Dos años de la cumbre - Alfa y Omega

En 2019 se reunieron por primera vez en Roma los presidentes de todas las conferencias episcopales del mundo para abordar los abusos sexuales en el seno de la Iglesia católica. Del 21 al 24 de febrero, cientos de representantes eclesiales participaron en el encuentro La protección de los menores en la Iglesia. Pero ni entonces, como tampoco ahora, dos años después, los presentes en la Ciudad Eterna tenían en sus manos el mapa de los abusos.
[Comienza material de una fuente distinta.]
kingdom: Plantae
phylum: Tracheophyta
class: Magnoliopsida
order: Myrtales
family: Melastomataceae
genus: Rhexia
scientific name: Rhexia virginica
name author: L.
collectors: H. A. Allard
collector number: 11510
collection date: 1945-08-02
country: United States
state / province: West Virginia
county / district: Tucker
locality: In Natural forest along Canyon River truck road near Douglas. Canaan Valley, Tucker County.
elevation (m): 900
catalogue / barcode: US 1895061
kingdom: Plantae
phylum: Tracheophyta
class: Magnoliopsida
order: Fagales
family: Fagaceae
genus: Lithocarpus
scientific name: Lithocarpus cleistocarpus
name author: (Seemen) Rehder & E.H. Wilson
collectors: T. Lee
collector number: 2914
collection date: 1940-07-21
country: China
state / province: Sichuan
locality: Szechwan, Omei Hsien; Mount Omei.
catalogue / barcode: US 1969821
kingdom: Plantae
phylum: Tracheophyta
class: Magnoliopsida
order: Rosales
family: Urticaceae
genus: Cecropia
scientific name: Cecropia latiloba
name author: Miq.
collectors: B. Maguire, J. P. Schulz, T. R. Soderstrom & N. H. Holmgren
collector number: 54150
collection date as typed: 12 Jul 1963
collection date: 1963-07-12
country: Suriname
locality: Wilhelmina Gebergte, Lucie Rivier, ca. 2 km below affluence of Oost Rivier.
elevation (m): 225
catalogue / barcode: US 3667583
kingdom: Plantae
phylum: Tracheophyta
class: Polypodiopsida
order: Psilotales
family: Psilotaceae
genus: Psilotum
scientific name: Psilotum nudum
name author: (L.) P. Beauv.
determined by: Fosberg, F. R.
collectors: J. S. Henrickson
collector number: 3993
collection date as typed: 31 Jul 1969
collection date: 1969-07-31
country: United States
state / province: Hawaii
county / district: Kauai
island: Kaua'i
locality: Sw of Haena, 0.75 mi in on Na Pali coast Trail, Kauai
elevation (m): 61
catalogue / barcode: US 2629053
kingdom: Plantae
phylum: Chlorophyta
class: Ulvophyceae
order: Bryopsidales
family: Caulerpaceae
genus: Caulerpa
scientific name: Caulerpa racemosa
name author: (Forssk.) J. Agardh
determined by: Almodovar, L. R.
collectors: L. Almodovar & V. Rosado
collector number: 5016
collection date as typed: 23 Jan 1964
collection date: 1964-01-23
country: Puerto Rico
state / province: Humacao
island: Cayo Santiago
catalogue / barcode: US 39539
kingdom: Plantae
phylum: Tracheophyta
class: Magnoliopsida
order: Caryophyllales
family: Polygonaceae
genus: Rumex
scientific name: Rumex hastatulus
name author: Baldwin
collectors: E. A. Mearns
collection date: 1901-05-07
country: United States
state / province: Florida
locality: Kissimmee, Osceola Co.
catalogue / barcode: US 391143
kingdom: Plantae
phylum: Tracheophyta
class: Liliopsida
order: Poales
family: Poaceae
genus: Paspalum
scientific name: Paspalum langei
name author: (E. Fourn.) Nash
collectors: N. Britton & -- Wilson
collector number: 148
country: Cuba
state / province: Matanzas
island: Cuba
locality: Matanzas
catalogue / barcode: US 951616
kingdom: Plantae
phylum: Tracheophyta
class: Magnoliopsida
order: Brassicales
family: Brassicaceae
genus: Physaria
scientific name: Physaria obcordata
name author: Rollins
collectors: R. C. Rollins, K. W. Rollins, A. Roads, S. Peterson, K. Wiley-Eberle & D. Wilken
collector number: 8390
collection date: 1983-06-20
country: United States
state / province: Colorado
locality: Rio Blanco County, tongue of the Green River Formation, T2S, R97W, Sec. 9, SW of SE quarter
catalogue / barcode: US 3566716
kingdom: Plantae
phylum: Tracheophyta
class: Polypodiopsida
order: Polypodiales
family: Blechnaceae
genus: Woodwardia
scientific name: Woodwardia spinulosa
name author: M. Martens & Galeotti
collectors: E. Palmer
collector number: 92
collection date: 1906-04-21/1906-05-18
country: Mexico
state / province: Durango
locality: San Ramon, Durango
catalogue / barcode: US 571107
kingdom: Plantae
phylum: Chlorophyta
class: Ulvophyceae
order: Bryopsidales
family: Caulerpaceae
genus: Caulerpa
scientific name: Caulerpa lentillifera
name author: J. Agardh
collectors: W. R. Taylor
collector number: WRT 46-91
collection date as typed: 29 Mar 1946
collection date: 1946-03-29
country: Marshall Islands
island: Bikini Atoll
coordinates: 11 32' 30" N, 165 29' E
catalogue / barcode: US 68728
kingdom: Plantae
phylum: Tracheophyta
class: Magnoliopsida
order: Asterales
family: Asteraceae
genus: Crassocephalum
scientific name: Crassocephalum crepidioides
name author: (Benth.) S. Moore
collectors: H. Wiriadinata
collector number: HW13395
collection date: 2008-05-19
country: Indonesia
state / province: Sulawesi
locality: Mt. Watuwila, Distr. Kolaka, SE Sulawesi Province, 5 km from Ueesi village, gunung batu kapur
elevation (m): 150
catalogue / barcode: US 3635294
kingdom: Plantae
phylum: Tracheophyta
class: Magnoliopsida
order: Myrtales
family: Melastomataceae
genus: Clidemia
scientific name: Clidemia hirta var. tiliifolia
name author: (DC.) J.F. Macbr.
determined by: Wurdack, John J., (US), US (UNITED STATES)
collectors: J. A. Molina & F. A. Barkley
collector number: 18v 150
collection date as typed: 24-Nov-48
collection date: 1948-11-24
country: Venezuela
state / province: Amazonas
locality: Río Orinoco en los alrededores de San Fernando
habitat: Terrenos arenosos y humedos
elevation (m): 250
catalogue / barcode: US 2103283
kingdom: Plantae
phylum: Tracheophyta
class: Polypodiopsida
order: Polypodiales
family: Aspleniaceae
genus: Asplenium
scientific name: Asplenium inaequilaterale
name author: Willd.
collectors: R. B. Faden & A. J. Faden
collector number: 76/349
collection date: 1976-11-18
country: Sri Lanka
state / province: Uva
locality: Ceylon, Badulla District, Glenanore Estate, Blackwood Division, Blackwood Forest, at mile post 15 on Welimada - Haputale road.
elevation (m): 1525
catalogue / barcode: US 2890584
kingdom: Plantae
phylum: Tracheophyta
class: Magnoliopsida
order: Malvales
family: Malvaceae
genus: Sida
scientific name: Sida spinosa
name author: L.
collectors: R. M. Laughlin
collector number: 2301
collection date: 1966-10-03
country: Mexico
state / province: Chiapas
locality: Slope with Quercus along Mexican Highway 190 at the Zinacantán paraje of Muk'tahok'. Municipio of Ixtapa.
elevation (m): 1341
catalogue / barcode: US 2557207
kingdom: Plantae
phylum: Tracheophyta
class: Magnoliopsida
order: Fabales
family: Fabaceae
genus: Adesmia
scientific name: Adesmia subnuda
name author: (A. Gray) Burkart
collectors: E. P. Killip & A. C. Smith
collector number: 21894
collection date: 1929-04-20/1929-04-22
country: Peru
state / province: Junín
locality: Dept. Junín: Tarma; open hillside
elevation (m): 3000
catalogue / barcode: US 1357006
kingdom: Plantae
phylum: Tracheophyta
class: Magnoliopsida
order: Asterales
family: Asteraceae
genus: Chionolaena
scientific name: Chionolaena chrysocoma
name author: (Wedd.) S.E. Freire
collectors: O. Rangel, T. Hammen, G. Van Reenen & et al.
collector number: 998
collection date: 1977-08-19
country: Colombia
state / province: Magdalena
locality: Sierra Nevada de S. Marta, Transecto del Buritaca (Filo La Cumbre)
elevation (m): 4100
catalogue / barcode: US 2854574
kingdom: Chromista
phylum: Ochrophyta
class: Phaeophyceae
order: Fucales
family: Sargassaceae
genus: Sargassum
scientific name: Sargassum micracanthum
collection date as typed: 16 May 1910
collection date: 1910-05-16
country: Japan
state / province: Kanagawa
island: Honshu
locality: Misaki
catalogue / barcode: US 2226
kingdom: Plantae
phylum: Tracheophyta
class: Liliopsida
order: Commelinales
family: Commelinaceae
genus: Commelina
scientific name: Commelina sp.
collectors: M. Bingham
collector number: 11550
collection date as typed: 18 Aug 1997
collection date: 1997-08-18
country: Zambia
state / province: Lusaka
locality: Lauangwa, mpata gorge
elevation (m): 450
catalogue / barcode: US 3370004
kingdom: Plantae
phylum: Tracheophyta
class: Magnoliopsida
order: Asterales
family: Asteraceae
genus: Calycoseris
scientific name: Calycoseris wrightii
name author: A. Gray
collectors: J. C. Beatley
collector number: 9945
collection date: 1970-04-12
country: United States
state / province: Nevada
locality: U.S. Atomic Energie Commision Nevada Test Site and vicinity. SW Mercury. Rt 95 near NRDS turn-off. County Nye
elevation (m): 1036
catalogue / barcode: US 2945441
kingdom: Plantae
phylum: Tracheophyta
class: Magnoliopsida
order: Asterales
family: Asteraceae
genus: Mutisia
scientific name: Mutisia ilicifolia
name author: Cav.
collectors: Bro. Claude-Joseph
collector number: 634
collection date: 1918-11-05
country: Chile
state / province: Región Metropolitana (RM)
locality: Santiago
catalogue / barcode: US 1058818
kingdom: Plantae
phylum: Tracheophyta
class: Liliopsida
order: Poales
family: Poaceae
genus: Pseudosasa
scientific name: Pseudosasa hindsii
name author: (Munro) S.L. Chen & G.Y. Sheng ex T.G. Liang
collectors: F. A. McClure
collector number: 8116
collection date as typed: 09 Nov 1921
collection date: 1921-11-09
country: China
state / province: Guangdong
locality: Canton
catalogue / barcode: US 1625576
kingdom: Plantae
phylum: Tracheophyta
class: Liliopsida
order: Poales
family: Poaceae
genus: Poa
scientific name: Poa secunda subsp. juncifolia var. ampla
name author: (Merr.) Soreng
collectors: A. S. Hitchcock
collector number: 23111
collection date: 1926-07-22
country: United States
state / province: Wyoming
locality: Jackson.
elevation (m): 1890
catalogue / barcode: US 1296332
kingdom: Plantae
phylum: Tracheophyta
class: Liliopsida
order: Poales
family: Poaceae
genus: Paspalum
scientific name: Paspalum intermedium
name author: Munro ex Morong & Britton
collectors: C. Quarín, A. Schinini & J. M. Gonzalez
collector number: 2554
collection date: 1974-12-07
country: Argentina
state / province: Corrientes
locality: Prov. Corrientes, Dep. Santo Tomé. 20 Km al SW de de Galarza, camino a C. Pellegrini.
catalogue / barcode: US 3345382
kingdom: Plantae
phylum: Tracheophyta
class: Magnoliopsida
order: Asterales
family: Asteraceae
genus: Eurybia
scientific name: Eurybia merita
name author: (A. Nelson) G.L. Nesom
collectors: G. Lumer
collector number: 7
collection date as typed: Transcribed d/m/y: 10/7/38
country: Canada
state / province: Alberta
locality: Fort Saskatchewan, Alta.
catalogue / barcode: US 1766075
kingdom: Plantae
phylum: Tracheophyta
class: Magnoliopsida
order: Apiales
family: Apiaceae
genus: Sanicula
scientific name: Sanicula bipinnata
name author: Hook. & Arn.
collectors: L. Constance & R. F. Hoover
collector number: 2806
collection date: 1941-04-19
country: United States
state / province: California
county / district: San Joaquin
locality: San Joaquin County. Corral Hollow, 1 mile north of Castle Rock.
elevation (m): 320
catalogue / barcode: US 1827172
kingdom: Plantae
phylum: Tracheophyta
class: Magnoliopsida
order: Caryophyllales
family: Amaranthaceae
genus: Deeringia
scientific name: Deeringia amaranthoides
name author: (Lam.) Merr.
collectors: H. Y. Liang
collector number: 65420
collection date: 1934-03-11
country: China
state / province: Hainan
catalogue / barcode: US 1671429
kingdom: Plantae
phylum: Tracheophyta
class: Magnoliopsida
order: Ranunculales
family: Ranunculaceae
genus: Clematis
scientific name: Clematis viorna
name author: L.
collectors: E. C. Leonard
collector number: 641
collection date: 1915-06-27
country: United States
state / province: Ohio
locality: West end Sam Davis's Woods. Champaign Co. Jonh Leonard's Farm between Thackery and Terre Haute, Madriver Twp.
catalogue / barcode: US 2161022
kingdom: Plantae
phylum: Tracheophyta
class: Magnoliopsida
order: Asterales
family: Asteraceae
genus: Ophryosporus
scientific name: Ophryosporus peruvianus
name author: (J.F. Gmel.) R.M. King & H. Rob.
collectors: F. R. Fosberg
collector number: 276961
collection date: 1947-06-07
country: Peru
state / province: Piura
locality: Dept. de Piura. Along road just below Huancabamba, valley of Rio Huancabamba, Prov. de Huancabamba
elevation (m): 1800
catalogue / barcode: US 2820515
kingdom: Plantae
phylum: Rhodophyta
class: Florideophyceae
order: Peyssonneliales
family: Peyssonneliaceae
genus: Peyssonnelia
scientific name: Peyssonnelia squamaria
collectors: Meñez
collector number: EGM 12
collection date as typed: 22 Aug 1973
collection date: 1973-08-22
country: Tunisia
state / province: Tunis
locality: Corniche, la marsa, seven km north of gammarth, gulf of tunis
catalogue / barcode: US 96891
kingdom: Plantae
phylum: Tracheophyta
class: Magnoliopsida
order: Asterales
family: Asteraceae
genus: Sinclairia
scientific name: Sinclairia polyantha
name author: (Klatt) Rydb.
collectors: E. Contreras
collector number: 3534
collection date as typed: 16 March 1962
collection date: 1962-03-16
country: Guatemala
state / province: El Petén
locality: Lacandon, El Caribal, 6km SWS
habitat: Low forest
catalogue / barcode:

Ese mapa que jamás conoceremos y que, en ningún caso, es un apunte contable, sino un memorial que solo podrá irse edificando desde la narración en primera persona de quienes han sufrido victimización por abusos.

La escucha de la que tanto hablamos tiene, por ejemplo, esa finalidad: permitir que quienes han sufrido victimización por abusos en un contexto relacional e institucional religioso puedan poner palabras a lo sufrido. No es sencillo escuchar la voz de las víctimas. Y no lo es porque sienten miedo y vergüenza, además de un profundo sentimiento de culpa. Los psicólogos conocen bien cuáles son los factores que explican por qué las personas que han sufrido victimización a causa de un impacto traumático deliberado les resulta difícil romper el silencio. Y no se trata solo de factores individuales. Hay factores sociales que explican lo difícil que es «liberar la palabra».

Uno de esos factores es la falta de reconocimiento social. Es casi imposible que una víctima se reconozca a sí misma como tal cuando nadie, o muy pocos, le reconocen esa condición. Los españoles conocemos bien lo que les ha costado a las víctimas del terrorismo de ETA ser reconocidas como tales. ¿Quién se atreve a reconocerse como víctima de un acto injusto e inmerecido si la sociedad en la que se perpetra ese acto no reconoce que quien lo sufre es siempre inocente?

Las víctimas de abusos sexuales en el seno de la Iglesia católica, todas las víctimas, son siempre inocentes. Su reconocimiento es condición de justicia. Y es en su reconocimiento público donde se juega la integridad institucional, que no la reputación, de la Iglesia que hace dos años se comprometió no solo a prevenir, sino también a reparar.